▸ Input
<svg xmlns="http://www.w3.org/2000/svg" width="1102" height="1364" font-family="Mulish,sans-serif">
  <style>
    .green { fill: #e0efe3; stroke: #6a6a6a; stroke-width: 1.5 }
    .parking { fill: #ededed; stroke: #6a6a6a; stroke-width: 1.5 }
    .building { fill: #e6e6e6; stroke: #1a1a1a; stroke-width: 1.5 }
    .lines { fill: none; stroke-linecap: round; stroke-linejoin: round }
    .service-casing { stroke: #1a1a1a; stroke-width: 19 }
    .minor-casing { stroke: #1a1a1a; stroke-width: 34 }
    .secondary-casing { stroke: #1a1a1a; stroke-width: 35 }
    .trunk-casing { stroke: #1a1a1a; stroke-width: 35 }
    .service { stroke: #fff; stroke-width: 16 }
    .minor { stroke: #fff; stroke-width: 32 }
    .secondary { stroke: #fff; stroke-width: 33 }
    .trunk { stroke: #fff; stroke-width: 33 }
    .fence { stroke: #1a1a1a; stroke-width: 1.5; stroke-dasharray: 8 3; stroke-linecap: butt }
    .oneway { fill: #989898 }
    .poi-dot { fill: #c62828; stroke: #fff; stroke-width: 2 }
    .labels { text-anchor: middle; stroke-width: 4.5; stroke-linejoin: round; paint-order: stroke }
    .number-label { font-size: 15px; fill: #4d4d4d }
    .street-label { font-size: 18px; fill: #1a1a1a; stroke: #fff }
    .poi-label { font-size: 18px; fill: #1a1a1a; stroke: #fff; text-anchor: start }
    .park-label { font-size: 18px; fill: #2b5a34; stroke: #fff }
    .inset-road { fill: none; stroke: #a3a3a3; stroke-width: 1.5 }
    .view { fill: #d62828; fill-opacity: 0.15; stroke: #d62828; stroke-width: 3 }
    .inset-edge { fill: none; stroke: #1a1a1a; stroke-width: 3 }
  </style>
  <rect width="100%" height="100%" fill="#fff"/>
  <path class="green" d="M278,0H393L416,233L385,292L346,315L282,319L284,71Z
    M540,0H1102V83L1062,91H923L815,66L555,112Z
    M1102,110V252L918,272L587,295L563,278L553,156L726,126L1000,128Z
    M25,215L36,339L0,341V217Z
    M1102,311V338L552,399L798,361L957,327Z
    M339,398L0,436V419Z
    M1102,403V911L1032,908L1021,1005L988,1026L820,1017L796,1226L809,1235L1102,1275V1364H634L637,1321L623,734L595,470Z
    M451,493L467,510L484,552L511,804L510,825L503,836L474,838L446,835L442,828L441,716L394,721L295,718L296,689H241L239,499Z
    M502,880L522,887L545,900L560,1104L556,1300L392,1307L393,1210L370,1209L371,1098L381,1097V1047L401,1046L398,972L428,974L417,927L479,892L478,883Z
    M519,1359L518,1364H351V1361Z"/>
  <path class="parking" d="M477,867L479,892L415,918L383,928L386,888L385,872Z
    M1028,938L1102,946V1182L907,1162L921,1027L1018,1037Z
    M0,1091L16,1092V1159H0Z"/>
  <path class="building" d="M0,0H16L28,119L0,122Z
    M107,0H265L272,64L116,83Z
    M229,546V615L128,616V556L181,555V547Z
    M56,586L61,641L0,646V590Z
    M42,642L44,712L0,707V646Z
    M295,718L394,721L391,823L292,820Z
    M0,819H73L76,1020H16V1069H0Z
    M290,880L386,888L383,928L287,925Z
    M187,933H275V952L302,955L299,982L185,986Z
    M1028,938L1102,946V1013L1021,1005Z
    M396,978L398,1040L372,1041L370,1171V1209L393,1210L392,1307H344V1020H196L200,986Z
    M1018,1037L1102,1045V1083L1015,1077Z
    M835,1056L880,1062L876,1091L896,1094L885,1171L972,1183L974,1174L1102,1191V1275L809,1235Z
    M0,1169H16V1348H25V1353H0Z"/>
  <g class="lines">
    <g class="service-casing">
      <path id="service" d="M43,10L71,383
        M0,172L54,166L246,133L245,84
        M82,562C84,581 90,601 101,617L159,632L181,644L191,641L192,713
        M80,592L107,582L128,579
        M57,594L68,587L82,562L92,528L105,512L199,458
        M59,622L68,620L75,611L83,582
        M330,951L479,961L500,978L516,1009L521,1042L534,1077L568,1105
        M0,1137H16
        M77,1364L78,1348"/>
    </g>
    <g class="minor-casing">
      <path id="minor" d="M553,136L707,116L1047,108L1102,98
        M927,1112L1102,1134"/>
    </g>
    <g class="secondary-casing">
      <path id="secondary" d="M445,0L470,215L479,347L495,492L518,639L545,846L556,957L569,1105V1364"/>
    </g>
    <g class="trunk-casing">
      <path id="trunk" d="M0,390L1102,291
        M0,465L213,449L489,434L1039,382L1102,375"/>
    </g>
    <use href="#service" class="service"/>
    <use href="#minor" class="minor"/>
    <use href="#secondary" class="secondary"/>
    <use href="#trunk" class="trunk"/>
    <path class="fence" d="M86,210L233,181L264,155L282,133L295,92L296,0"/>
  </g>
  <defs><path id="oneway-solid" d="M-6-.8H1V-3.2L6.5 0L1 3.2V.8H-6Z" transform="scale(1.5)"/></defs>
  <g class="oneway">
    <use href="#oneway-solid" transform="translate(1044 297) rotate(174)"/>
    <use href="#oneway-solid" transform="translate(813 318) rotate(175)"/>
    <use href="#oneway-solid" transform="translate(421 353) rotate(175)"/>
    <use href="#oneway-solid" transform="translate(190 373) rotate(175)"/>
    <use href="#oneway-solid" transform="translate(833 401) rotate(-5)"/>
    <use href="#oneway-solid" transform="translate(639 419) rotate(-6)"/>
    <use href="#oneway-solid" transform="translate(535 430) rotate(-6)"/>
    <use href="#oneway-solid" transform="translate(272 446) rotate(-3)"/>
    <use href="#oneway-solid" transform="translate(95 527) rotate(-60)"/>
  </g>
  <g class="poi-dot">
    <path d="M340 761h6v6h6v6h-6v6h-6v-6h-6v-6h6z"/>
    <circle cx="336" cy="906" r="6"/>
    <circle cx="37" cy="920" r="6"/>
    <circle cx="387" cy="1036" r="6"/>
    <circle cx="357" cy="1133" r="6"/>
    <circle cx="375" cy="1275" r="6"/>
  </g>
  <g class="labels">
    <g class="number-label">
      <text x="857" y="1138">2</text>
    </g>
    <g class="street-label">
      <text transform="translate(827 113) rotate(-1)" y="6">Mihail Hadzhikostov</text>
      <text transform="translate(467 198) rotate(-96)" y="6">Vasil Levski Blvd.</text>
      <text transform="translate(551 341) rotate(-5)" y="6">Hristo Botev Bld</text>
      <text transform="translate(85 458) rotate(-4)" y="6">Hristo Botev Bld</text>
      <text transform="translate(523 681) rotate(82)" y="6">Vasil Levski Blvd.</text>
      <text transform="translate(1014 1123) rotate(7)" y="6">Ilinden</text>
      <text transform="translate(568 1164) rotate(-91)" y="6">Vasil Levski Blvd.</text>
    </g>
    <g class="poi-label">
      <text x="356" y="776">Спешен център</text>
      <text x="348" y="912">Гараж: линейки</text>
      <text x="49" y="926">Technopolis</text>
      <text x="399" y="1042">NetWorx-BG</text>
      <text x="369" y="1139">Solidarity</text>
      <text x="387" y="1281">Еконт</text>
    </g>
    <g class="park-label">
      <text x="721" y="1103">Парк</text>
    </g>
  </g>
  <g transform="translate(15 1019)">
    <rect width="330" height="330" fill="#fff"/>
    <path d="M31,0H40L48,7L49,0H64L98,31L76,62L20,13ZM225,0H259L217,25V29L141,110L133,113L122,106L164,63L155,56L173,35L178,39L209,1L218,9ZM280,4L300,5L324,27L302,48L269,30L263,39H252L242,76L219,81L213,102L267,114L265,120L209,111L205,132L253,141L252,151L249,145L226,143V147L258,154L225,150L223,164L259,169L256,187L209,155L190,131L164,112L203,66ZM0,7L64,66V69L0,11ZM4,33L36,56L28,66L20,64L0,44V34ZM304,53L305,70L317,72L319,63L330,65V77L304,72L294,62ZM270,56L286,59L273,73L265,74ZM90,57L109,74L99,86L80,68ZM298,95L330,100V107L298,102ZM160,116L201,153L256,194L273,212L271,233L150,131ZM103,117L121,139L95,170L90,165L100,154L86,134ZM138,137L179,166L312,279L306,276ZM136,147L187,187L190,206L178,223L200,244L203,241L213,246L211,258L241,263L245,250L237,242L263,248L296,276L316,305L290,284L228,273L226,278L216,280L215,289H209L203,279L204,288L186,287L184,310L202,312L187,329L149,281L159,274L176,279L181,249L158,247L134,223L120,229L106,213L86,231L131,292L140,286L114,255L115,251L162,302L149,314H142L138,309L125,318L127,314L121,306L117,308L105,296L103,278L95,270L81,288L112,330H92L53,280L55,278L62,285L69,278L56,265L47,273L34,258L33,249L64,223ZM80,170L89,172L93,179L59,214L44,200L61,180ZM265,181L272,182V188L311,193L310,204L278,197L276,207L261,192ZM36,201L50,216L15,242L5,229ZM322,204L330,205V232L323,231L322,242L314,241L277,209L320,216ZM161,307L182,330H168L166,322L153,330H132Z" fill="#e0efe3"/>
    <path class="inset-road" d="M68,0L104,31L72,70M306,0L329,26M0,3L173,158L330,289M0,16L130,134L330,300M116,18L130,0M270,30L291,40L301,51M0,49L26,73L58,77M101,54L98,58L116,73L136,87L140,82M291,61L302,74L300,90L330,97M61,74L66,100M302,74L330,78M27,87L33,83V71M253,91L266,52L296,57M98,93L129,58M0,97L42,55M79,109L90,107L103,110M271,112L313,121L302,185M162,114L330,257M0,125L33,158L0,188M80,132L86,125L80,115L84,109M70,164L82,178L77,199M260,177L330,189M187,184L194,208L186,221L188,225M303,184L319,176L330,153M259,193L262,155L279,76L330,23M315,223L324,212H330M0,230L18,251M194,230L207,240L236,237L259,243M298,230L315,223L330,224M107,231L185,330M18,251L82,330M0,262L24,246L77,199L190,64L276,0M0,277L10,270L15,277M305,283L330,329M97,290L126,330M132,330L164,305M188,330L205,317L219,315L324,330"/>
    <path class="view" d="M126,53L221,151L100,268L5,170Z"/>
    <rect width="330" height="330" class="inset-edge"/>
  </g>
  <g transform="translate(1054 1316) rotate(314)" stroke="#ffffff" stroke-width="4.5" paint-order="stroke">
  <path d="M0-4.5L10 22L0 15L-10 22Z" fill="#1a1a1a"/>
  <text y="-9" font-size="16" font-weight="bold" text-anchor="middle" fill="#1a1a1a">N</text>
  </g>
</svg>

* * *

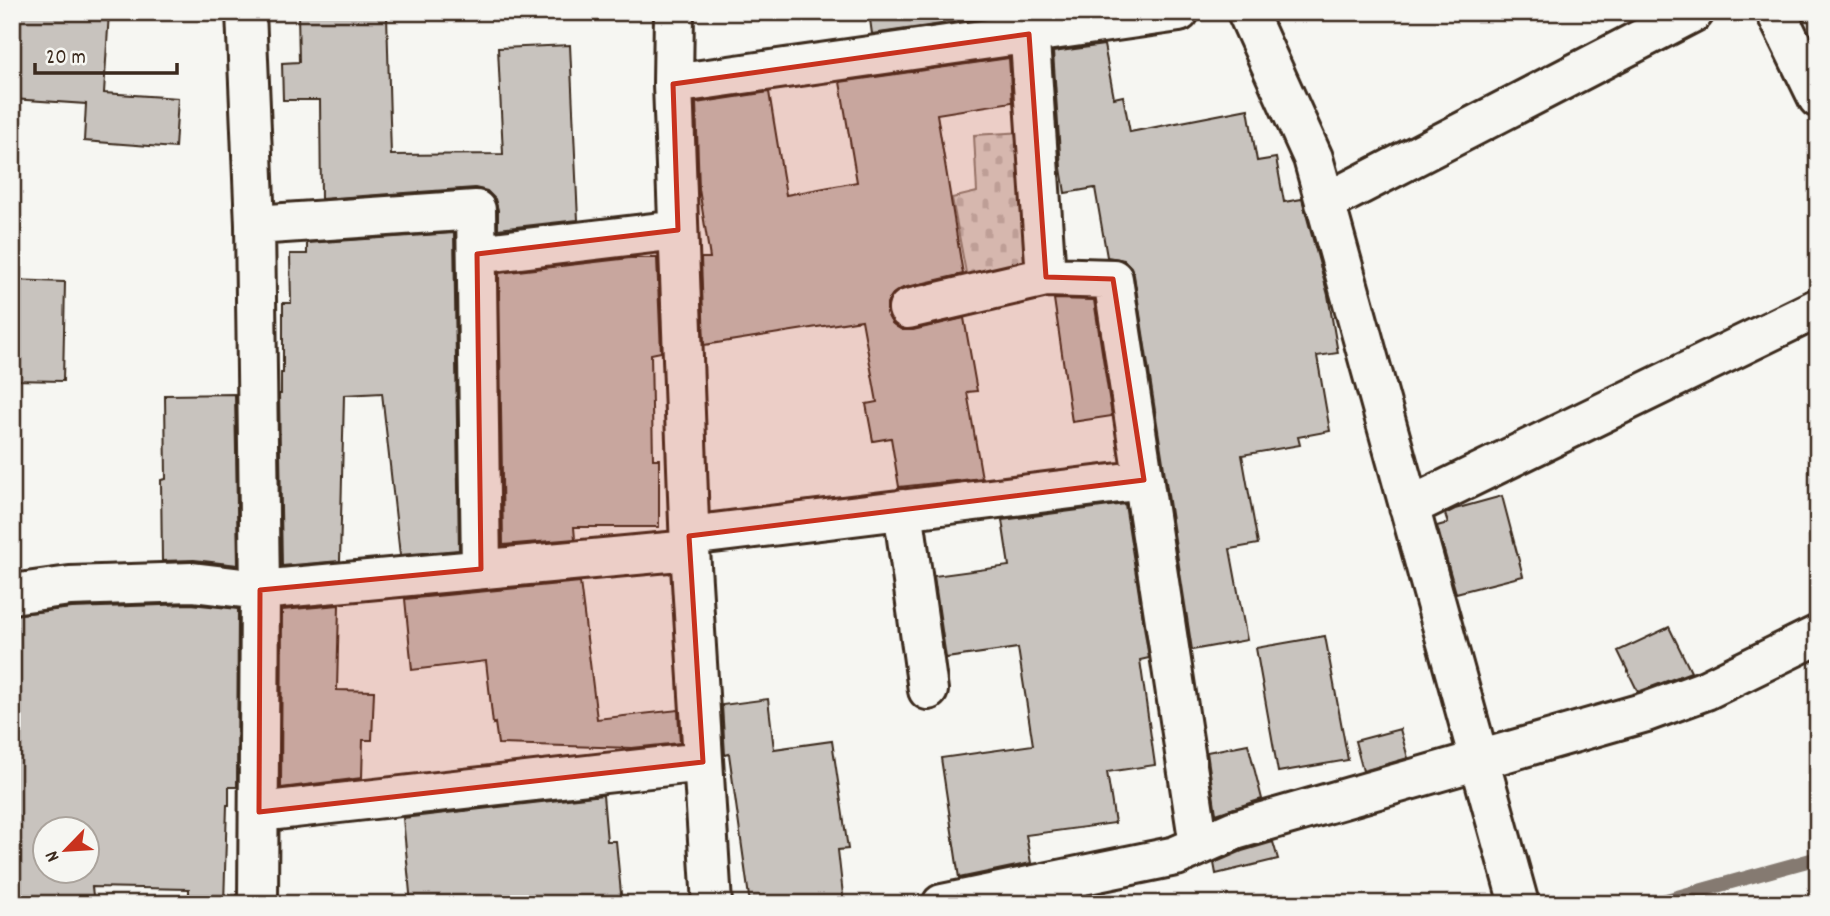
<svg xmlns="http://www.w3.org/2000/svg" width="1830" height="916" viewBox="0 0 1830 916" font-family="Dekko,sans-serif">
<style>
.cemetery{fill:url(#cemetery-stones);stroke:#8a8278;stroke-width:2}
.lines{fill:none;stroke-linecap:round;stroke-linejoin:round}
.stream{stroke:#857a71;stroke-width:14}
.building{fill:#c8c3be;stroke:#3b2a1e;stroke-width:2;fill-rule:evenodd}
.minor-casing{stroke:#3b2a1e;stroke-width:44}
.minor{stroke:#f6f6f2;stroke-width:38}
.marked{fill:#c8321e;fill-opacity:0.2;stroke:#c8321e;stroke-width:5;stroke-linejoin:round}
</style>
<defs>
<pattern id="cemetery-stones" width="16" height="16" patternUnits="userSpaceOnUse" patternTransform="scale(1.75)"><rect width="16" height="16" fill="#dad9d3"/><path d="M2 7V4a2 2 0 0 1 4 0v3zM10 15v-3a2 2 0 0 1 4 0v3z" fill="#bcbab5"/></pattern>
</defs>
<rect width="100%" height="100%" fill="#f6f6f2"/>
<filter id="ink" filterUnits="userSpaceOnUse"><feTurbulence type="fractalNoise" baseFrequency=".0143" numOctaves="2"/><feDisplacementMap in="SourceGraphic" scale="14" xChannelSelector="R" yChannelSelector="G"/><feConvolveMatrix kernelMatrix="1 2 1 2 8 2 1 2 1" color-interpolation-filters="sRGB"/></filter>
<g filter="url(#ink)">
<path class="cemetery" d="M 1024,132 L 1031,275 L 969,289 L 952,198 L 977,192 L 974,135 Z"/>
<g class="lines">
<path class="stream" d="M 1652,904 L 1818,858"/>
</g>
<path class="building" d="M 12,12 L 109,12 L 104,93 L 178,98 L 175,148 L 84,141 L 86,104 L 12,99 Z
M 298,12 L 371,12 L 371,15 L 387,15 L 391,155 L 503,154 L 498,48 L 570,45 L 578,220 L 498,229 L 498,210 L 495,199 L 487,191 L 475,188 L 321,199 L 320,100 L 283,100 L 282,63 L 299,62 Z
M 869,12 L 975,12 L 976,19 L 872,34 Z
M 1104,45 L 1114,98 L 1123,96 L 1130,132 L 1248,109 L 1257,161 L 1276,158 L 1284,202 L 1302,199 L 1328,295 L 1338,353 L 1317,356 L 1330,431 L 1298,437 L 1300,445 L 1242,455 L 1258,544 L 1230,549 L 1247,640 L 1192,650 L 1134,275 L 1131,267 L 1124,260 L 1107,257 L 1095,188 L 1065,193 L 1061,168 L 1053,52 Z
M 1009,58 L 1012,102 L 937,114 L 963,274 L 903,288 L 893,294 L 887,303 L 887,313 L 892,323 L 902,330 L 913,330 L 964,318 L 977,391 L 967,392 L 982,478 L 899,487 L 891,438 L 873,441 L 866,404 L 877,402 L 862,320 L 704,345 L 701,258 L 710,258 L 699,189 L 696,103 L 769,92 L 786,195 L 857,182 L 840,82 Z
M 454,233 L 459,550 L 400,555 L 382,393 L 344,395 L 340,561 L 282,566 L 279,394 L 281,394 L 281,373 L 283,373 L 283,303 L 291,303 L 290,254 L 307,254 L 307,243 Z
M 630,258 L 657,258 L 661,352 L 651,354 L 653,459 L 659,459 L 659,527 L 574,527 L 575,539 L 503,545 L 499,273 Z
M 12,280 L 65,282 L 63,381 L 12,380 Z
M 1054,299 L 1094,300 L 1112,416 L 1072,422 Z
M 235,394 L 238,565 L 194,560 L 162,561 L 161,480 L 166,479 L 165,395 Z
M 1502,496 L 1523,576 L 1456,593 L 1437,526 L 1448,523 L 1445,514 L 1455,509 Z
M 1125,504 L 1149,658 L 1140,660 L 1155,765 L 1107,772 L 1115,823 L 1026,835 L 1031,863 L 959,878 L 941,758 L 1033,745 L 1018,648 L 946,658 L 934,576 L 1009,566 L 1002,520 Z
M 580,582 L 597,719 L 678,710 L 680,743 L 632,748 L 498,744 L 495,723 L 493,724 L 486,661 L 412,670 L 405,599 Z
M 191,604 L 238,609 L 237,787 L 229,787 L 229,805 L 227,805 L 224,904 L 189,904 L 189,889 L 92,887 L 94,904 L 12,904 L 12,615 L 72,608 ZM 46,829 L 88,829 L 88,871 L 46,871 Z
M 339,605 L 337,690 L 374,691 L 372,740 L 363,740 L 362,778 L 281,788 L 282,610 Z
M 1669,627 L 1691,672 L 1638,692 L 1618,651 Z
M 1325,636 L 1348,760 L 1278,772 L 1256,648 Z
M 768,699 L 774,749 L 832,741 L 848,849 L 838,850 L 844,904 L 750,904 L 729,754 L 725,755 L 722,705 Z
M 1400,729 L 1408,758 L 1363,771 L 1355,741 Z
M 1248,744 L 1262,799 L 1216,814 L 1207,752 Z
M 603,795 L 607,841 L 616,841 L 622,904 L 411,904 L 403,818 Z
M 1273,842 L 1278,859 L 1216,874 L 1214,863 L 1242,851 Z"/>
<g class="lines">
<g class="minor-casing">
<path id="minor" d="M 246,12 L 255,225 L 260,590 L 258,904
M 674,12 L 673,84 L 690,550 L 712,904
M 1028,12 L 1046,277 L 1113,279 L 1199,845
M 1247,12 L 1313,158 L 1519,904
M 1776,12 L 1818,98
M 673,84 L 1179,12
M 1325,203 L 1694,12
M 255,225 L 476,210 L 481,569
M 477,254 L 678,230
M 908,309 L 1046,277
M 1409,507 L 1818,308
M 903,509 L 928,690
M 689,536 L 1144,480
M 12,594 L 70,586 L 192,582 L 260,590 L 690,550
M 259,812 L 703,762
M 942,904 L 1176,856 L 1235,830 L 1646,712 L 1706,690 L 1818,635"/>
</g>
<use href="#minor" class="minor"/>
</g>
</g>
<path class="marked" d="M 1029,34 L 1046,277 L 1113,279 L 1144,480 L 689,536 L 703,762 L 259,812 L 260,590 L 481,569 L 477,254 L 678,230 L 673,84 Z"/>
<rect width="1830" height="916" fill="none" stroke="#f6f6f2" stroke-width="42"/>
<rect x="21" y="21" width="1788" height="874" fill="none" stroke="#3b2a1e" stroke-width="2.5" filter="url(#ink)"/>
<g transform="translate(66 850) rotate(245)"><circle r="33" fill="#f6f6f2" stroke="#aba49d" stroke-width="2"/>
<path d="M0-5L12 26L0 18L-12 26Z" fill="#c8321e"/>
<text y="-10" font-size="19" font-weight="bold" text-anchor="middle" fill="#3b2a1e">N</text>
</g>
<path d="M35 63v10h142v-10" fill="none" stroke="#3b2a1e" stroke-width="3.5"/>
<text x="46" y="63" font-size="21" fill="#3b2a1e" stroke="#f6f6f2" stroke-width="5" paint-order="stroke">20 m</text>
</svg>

▸ Task goal
Your task is to transcribe, with no changes, only the lines of the listing above that lie between the line holding "M 869,12 L 975,12 L 976,19 L 872,34 Z" and the line holding "M 674,12 L 673,84 L 690,550 L 712,904", inclusive.

▸ Solution to the exercise
M 869,12 L 975,12 L 976,19 L 872,34 Z
M 1104,45 L 1114,98 L 1123,96 L 1130,132 L 1248,109 L 1257,161 L 1276,158 L 1284,202 L 1302,199 L 1328,295 L 1338,353 L 1317,356 L 1330,431 L 1298,437 L 1300,445 L 1242,455 L 1258,544 L 1230,549 L 1247,640 L 1192,650 L 1134,275 L 1131,267 L 1124,260 L 1107,257 L 1095,188 L 1065,193 L 1061,168 L 1053,52 Z
M 1009,58 L 1012,102 L 937,114 L 963,274 L 903,288 L 893,294 L 887,303 L 887,313 L 892,323 L 902,330 L 913,330 L 964,318 L 977,391 L 967,392 L 982,478 L 899,487 L 891,438 L 873,441 L 866,404 L 877,402 L 862,320 L 704,345 L 701,258 L 710,258 L 699,189 L 696,103 L 769,92 L 786,195 L 857,182 L 840,82 Z
M 454,233 L 459,550 L 400,555 L 382,393 L 344,395 L 340,561 L 282,566 L 279,394 L 281,394 L 281,373 L 283,373 L 283,303 L 291,303 L 290,254 L 307,254 L 307,243 Z
M 630,258 L 657,258 L 661,352 L 651,354 L 653,459 L 659,459 L 659,527 L 574,527 L 575,539 L 503,545 L 499,273 Z
M 12,280 L 65,282 L 63,381 L 12,380 Z
M 1054,299 L 1094,300 L 1112,416 L 1072,422 Z
M 235,394 L 238,565 L 194,560 L 162,561 L 161,480 L 166,479 L 165,395 Z
M 1502,496 L 1523,576 L 1456,593 L 1437,526 L 1448,523 L 1445,514 L 1455,509 Z
M 1125,504 L 1149,658 L 1140,660 L 1155,765 L 1107,772 L 1115,823 L 1026,835 L 1031,863 L 959,878 L 941,758 L 1033,745 L 1018,648 L 946,658 L 934,576 L 1009,566 L 1002,520 Z
M 580,582 L 597,719 L 678,710 L 680,743 L 632,748 L 498,744 L 495,723 L 493,724 L 486,661 L 412,670 L 405,599 Z
M 191,604 L 238,609 L 237,787 L 229,787 L 229,805 L 227,805 L 224,904 L 189,904 L 189,889 L 92,887 L 94,904 L 12,904 L 12,615 L 72,608 ZM 46,829 L 88,829 L 88,871 L 46,871 Z
M 339,605 L 337,690 L 374,691 L 372,740 L 363,740 L 362,778 L 281,788 L 282,610 Z
M 1669,627 L 1691,672 L 1638,692 L 1618,651 Z
M 1325,636 L 1348,760 L 1278,772 L 1256,648 Z
M 768,699 L 774,749 L 832,741 L 848,849 L 838,850 L 844,904 L 750,904 L 729,754 L 725,755 L 722,705 Z
M 1400,729 L 1408,758 L 1363,771 L 1355,741 Z
M 1248,744 L 1262,799 L 1216,814 L 1207,752 Z
M 603,795 L 607,841 L 616,841 L 622,904 L 411,904 L 403,818 Z
M 1273,842 L 1278,859 L 1216,874 L 1214,863 L 1242,851 Z"/>
<g class="lines">
<g class="minor-casing">
<path id="minor" d="M 246,12 L 255,225 L 260,590 L 258,904
M 674,12 L 673,84 L 690,550 L 712,904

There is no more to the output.